Loss aversion comes into play when the time comes to let go of what they have. As a result, they’re willing to pay to continue keeping it. If you truly want to use the principle of loss aversion for your blog or website then you’ll have to direct all your efforts at creating this sense of ownership in your audience. Here are some suggestions.

2 for 1 or 1 + 1
2 for 1 or 1 + 1

How Can You Create A Sense Of Ownership In Your Audience?

Creating a sense of ownership to benefit from the inherent principle of loss aversion is an on-going task. It’s not something you can do to boost traffic or conversion for a small period of time. It’s a way of doing business and a way of content management. Here’s how it works.

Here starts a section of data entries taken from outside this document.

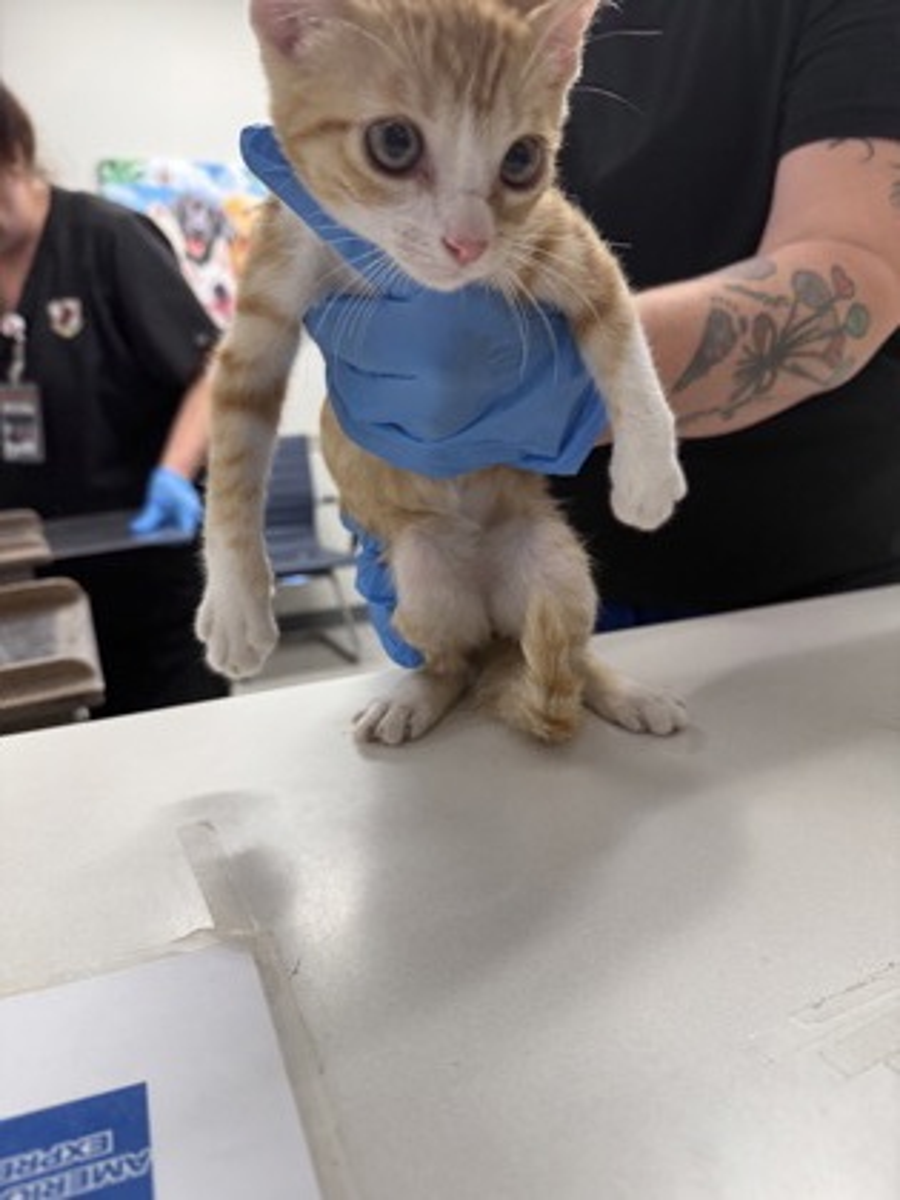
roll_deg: +1.4
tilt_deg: -13.3
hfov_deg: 56.8
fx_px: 832
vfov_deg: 71.6
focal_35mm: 24
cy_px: 600
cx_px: 450
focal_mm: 6.76
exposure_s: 1/120
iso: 160
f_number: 1.78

  1. The first step to creating a sense of ownership is to do it with your content. You need to phrase your language in a way that the reader starts thinking he has a stake in your product, service, or blog. Make them relate to your offering. You can even use words like imagine, suppose, visualise, and picture to create this sense. This brain hack is one of the secrets of marketing, online or offline.
  2. The second method is to use the science of storytelling to get the audience involved. The science of storytelling is very relevant in marketing and can be implemented through written or visual content. To implement the principles of the science of storytelling for marketing, all you need to know to create a sense of ownership is that videos of people using your product are useful. More information on the science of storytelling in marketing will be revealed later through another hub.

The final trick is to simply give away samples of your product or trial periods for your services. If you’re sure about your products and services, then your consumers will not want to let go of them once they already have them. The pet store gimmick is again a prime example here.

The Armstrong Lie

Lance Armstrong: A Real World Example of Loss Aversion Gone Wrong

Lance Armstrong should be the ambassador of loss aversion. He not only demonstrated the principle in a real life setting but he also let the secret slip out long before the big lie actually became public.

“I like to win, but more than anything, I can’t stand this idea of losing. Because to me, losing means death.”

Armstrong said that losing is like death to him and everyone knows how far he went to avoid a loss. Whether you love him or hate him, the point remains – Loss aversion is real, it is very potent, and it’s extremely difficult to understand.